Records from a data source
• • •

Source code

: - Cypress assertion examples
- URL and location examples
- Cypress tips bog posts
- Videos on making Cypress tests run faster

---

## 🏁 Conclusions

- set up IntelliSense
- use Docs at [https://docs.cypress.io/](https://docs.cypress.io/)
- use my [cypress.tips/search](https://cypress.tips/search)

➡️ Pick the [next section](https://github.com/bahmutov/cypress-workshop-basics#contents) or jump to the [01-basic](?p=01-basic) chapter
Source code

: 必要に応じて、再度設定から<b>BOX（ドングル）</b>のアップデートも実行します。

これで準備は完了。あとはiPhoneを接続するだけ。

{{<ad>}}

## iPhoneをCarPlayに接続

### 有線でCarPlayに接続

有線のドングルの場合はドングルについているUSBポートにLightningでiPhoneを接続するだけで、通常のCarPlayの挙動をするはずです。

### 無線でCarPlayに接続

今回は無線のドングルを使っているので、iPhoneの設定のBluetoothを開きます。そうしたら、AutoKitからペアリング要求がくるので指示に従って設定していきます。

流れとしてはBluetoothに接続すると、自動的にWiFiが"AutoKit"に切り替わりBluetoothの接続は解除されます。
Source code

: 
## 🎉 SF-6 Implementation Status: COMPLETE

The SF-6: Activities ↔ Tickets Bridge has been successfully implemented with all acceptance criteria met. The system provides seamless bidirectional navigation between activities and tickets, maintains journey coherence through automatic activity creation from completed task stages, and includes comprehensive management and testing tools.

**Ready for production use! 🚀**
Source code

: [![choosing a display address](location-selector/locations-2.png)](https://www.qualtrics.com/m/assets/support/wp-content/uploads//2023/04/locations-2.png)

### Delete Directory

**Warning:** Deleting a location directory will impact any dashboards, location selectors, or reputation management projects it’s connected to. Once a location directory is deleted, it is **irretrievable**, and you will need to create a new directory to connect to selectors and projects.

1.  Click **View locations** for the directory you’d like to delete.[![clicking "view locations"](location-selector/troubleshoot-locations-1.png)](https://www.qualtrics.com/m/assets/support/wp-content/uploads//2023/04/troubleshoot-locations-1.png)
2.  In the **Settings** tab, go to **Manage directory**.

• • •

To do
Quote exactly and only the lines from the one holding "Click **View locations**" through the end of the data.

Answer box
1.  Click **View locations** for the directory you’d like to delete.[![clicking "view locations"](location-selector/troubleshoot-locations-1.png)](https://www.qualtrics.com/m/assets/support/wp-content/uploads//2023/04/troubleshoot-locations-1.png)
2.  In the **Settings** tab, go to **Manage directory**.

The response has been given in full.